Selected passage: Begin

What are Coronaviruses?

Coronaviruses (CoV) are a family of enveloped viruses that were first discovered in the 1960s. Coronaviruses are most commonly found in animals, including camels and bats, and are not typically transmitted between animals and humans. However, six strains of coronavirus were previously known to be capable of transmission from animals to humans, the most well-known being SARSCoV (Severe Acute Respiratory Syndrome Coronavirus), responsible for a large outbreak in 2003, and MERS-CoV (Middle East Respiratory Syndrome Coronavirus), responsible for an outbreak in 2012. COVID-19 is caused by a coronavirus, which was initially named 2019-novel Coronavirus, or 2019-nCoV. On February 12, 2020, International Committee on Taxonomy of Viruses named the virus SARS-CoV-2, or Severe Acute Respiratory Syndrome Coronavirus-2. The Committee determined that this coronavirus was the same species as SARS-CoV, the virus that caused a global outbreak of a respiratory illness in 2003, but a different strain, hence the designation “2”.

Source: https://www.cdc.gov/coronavirus/2019-ncov/faq.html

Government / Industry Recommendations for Airborne Infection Control

CDC

Interim Infection Prevention and Control Recommendations for Patients with Confirmed Coronavirus Disease 2019 (COVID-19) or Persons Under Investigation for COVID-19 in Healthcare Settings.

https://www.cdc.gov/coronavirus/2019-ncov/infection-control/control-recommendations.html?CDC_AA_refVal=https%3A%2F%2Fwww.cdc.gov%2Fcoronavirus%2F2019-ncov%2Fhcp%2Finfection-control.html

CDC recommends the use of Ultraviolet Germicidal Irradiation (UVGI) as one of the effective technologies to minimize the spread of airborne microorganisms.

Selected passage: End
Entries supplied: Begin

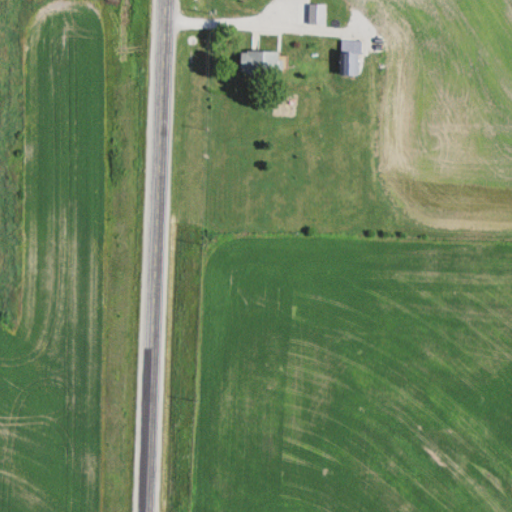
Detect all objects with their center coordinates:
road: (227, 24)
building: (263, 62)
building: (353, 64)
road: (153, 256)
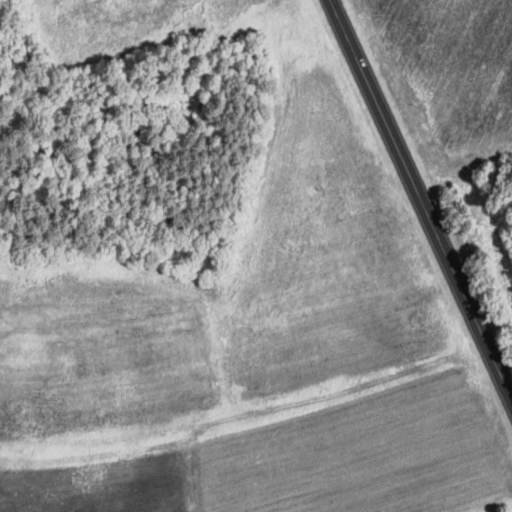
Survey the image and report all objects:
road: (422, 199)
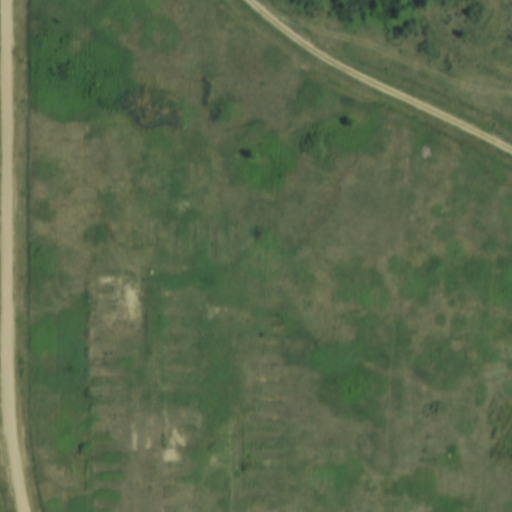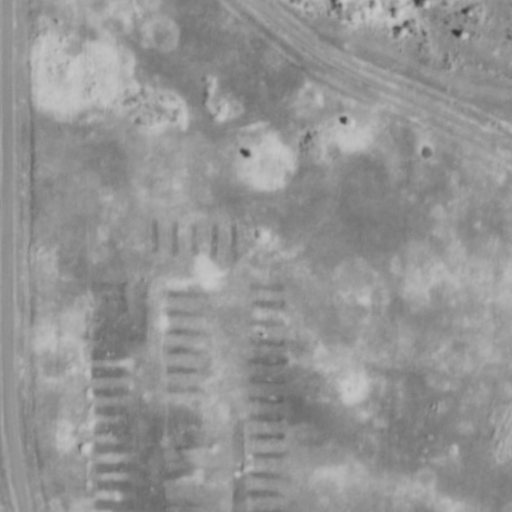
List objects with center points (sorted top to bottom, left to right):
road: (380, 83)
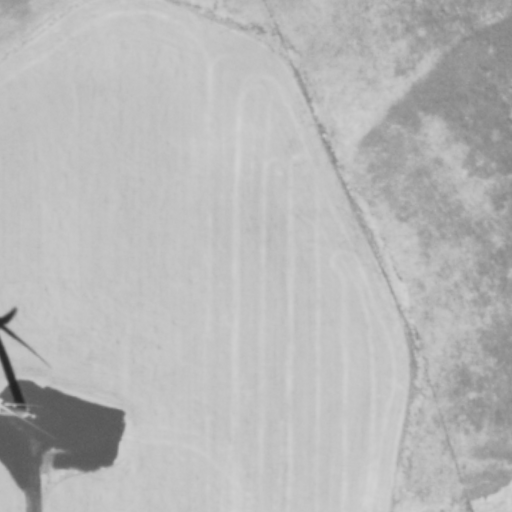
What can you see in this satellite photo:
wind turbine: (16, 415)
road: (25, 466)
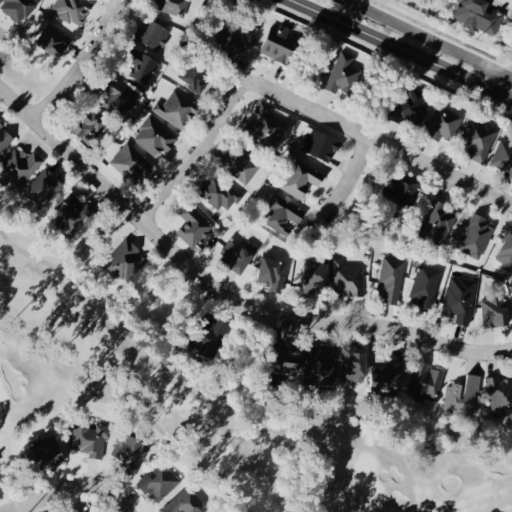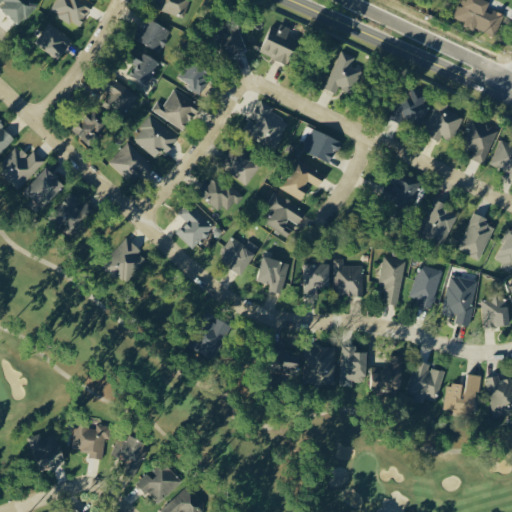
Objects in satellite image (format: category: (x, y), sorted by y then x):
building: (173, 6)
building: (19, 8)
building: (479, 15)
building: (153, 33)
road: (425, 38)
building: (232, 39)
building: (54, 40)
building: (280, 43)
road: (400, 50)
road: (81, 63)
building: (143, 66)
building: (343, 73)
building: (196, 74)
road: (506, 85)
building: (121, 96)
road: (302, 102)
building: (411, 106)
building: (178, 109)
building: (443, 121)
building: (268, 124)
building: (88, 126)
building: (4, 135)
building: (155, 136)
building: (479, 138)
building: (322, 144)
building: (503, 156)
building: (129, 162)
building: (240, 164)
building: (20, 166)
road: (354, 167)
building: (302, 179)
building: (44, 187)
building: (402, 189)
building: (220, 193)
building: (72, 213)
building: (283, 214)
building: (437, 221)
building: (193, 224)
building: (476, 236)
building: (505, 252)
building: (238, 253)
building: (124, 259)
building: (273, 272)
building: (316, 277)
building: (348, 278)
building: (392, 278)
building: (426, 284)
building: (510, 285)
road: (224, 288)
building: (460, 298)
building: (495, 310)
building: (213, 336)
building: (353, 362)
building: (320, 363)
building: (289, 371)
building: (388, 376)
building: (424, 382)
building: (463, 395)
building: (500, 395)
park: (222, 399)
building: (91, 437)
building: (47, 450)
building: (130, 450)
road: (72, 478)
building: (160, 481)
building: (185, 502)
building: (84, 511)
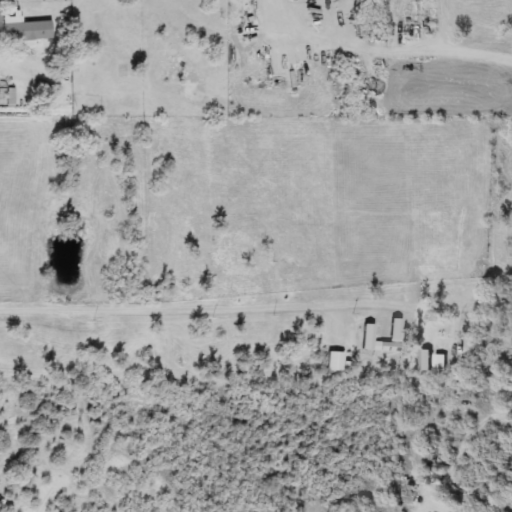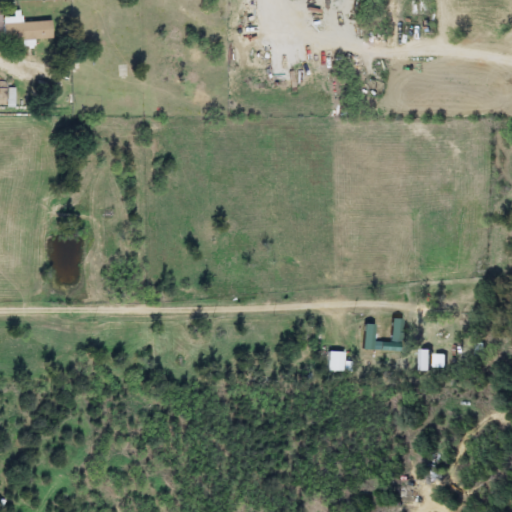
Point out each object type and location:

Entries supplied: End

**Assigned task A:**
Answer these questions from the coronavirus text above, one per line, and mark each answer (i), (ii), or (iii) to match:
(i) In what decade were coronaviruses first discovered?
(ii) On what date did the International Committee on Taxonomy of Viruses name the virus SARS-CoV-2?
(iii) What technology does the CDC recommend to minimize the spread of airborne microorganisms?
**Assigned task B:** Please rewrite the paragraph of the coronavirus text that begins "Coronaviruses (CoV) are a family" as a bulleted list that keeps its main facts.

**Answer space A:**
(i) The 1960s
(ii) February 12, 2020
(iii) Ultraviolet Germicidal Irradiation (UVGI)

**Answer space B:**
- Coronaviruses (CoV) are a family of enveloped viruses first discovered in the 1960s.
- They are most commonly found in animals, including camels and bats, and are not typically transmitted between animals and humans.
- Six strains were previously known to pass from animals to humans. The best known are SARS-CoV, which caused a large outbreak in 2003, and MERS-CoV, which caused an outbreak in 2012.
- COVID-19 is caused by a coronavirus first named 2019-novel Coronavirus (2019-nCoV).
- On February 12, 2020, the International Committee on Taxonomy of Viruses named it SARS-CoV-2 (Severe Acute Respiratory Syndrome Coronavirus-2).
- The Committee found it to be the same species as SARS-CoV but a different strain, hence the "2".